Make sure your email list is nice and clean. So what does that mean? Well, you should try to “scrub” your list by removing duplicates or emails that look generic like “email@example.com”. These emails often end up in “black holes” or are even considered SPAM by many email systems. Also make sure your list is comprised of only opt-in users. You certainly don’t want to be marked as a SPAMMER. Reputation is everything, right?

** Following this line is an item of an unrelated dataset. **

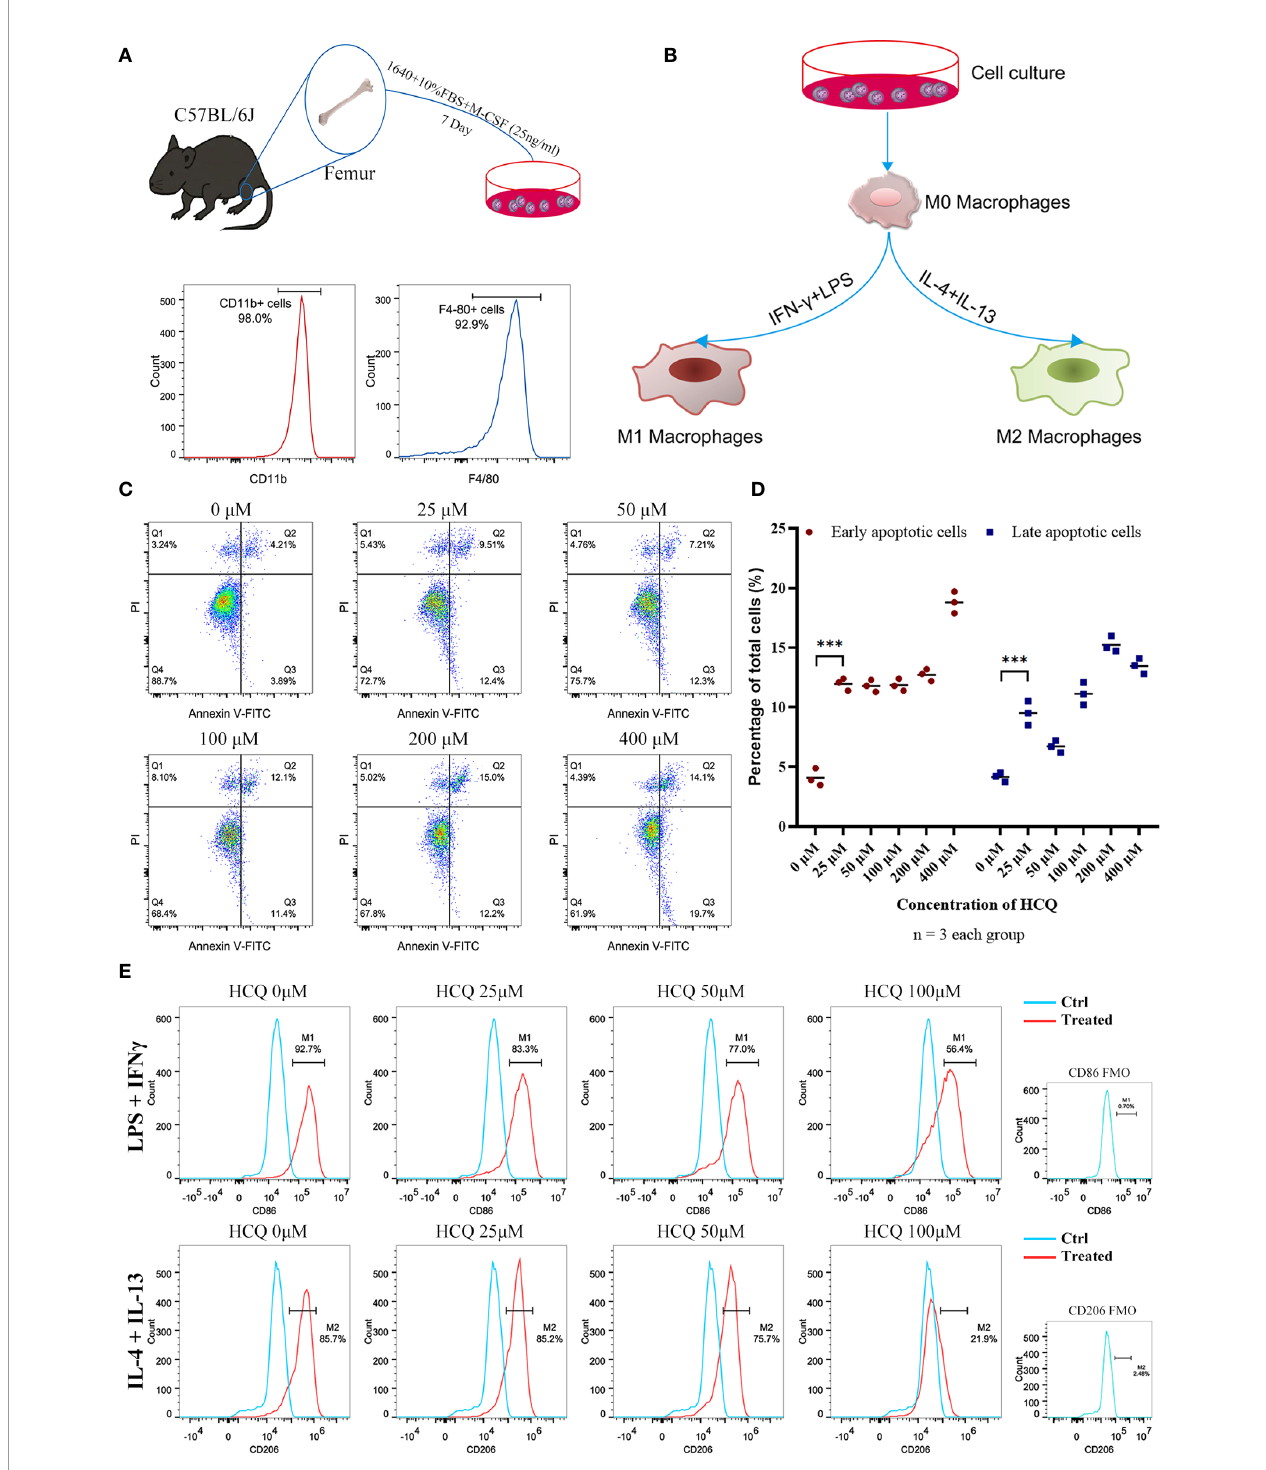
FIGURE 3 | HCQ affects differentiation of BMDMs in vitro . (A) Models of BMDM acquisition and results of purity identi fi cation. (B) Models of polarization of BMDMs. (C) Apoptosis of BMDMs was assessed using Annexin V-FITC/PI Kit. Annexin V+ PI − represents early apoptotic cells, and Annexin V+ PI+ represents late apoptotic cells. (D) Quantitative analysis of related apoptotic cells. (E) Effects of HCQ on macrophage polarization. BMDMs were polarized into M1 or M2 subsets, and various concentrations of HCQ were added for 24 h to assess the effects of HCQ on the differentiation of macrophages. Data are represented as means and analyzed using the Student ’ s t test. ***P <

3. Templates are your friends
Don’t hit each email with a blank slate. Create or find an email template that you can customize with your own branding and reuse. This creates consistency with the look and feel and improves usability of your communications. In other words, recipients will know what to expect and where to find the content they are most interested in when you send them an email. Most email marketing vendors have built-in templates to choose from and auto-populate the footer with any subscription info and social links.
4. Content Do’s & Don’ts
It always makes me crazy when I receive an email that is basically one BIG graphic. So why does this make me cringe? Well first it comes off a bit lazy, especially with all the options available for sending emails. Second, people may want to block images on their mobile devices, so your email will look empty when it arrives. And third, it doesn’t allow you to guide people to different content areas on your website or social outlets. So, use real text in your emails as much as possible. There are plenty of areas where graphics can be used to make the email look all your own. If the template layout is good, you will already know the size and position for each graphic. And to make creating content even easier, create an email strategy and marketing calendar to forego the “mad scramble.”
5. So, How did it go?
Try to get into the routine of checking to see how your email was received, how many emails bounced, how many click-throughs you received, what content was most popular, what was shared, etc. Maybe even follow-up with some recipients and ask them for some feedback. This will help you “dial-in” your communications better and increase engagement and interest in your emails.